I came to with a good hangover.
No, wait. Scratch that.
I woke up with a glorious, glistening goddamn miracle of a hangover.
It happened like that sometimes.
Hangovers could either be generous or
cruel and they were impossible to predict.
The pleasure centers of my brain were sweeping with a warm tropical wash
and shining, euphoric anesthesia. Pure uncut pleasure.
I sat up in bed, reveling in the way my spine worked, feeling each
vertebrae stretch and pop with smooth languorous release. I thought of a line
of dominoes falling in slow-motion.
Light was bursting through my window,
illuminating a corkscrew strand of hair on my collar (I’d passed out fully
dressed – even my sneakers were still on). It wasn’t my hair. Or any of my friend's. In fact, I didn’t know anyone with curly
hair. I pinched it from my shirt and held it up. It was black. I pulled it
taut, then relaxed it and it tensed back into a coil. I tried to think back but my dim
memories of the night were vaporous and full of gaps. I looked at the hair again and
conjured a beautiful black woman. Had I met someone? Had I...maybe...
No. No
chance. I opened my fingers and the hair slipped free and floated to floor. I
watched it slowly turn as it fell into the vast canyon between my bed and
bureau.
I looked at my hands. I studied the lines and veins, the slopes of bone, the
tough little puckers at the joints. They looked different, like a stranger’s
hands. I was really, really seeing
them for the first time and I pictured the slow evolution of the articulated hand flap rapidly past like a trillion frames of film, going back eons, finally landing on a
primordial ape grasping at branches, bridging for the first time whatever
invisible breach existed between reason and the functional utilities of the corporeal.
I remembered the last time I’d
been blessed with a hangover like this. One day last year a heavy downpour turned
to freezing rain and in the bright morning I awoke to find everything on earth
encased in glass. The woods behind my apartment had become a crystal forest of
prisms and reflections, dazzling jewels and splintered refractions of light. I dressed quickly
and ran outside to walk among its wonders.
Now I felt like I was tripping on benign, low-grade acid and I wondered
why my hangovers varied so much.
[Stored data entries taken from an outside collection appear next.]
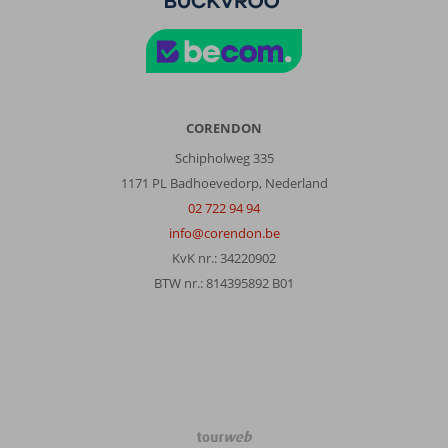
CORENDON
Schipholweg 335
1171 PL Badhoevedorp, Nederland
02 722 94 94
info@corendon.be
KvK nr.: 34220902
BTW nr.: 814395892 B01
TourWeb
Sometimes I woke up sick, the world tilting
and falling away, my stomach empty and pinched and all I can do is lay still
and concentrate on some small movement - the jiggle of a foot, clenching and
unclenching a hand, and wait it out.
Sometimes I woke up on the edge of tears, wracked with remorse and
sorrow. Raw, isolated misery. The world turned ugly and cruel and sickening. At
such times suicide becomes an appealing option.
I remember sitting in Medieval Western Civilization, evil hangover
nesting like a snake in my brain, staring at the back of Kelly Wilson’s
neck. Ordinarily, I thought Kelly was just about the best-looking girl I’d ever
seen. She had soft brown eyes, soft brown hair, and a dangerously delicate face
that looked sculpted out of snow.
But with my alien hangover eyes she transformed from something calm and beautiful
into a violent grotesquery. It was like a rose opening its velvet petals and dropping
a tiny, dead fetus in the dirt. Those soft downy hairs on the back of her
neck became menacing, insectile. Her pores were tunnels boring into the wet
depths of her body. Sluggish early light oozed like syrup along the absurd alien
landscape of her ears.
I had fled that class in a panic, shaking, not sure whether I
wanted to scream or laugh or throw-up or what.
The transformative effects of alcohol were powerful indeed, but capricious.
Sometimes the alcohol sanctified you. Sometimes it butchered your guts and mind with
a meat cleaver.
One never knows...
I gathered some clean clothes. It was time to start my day.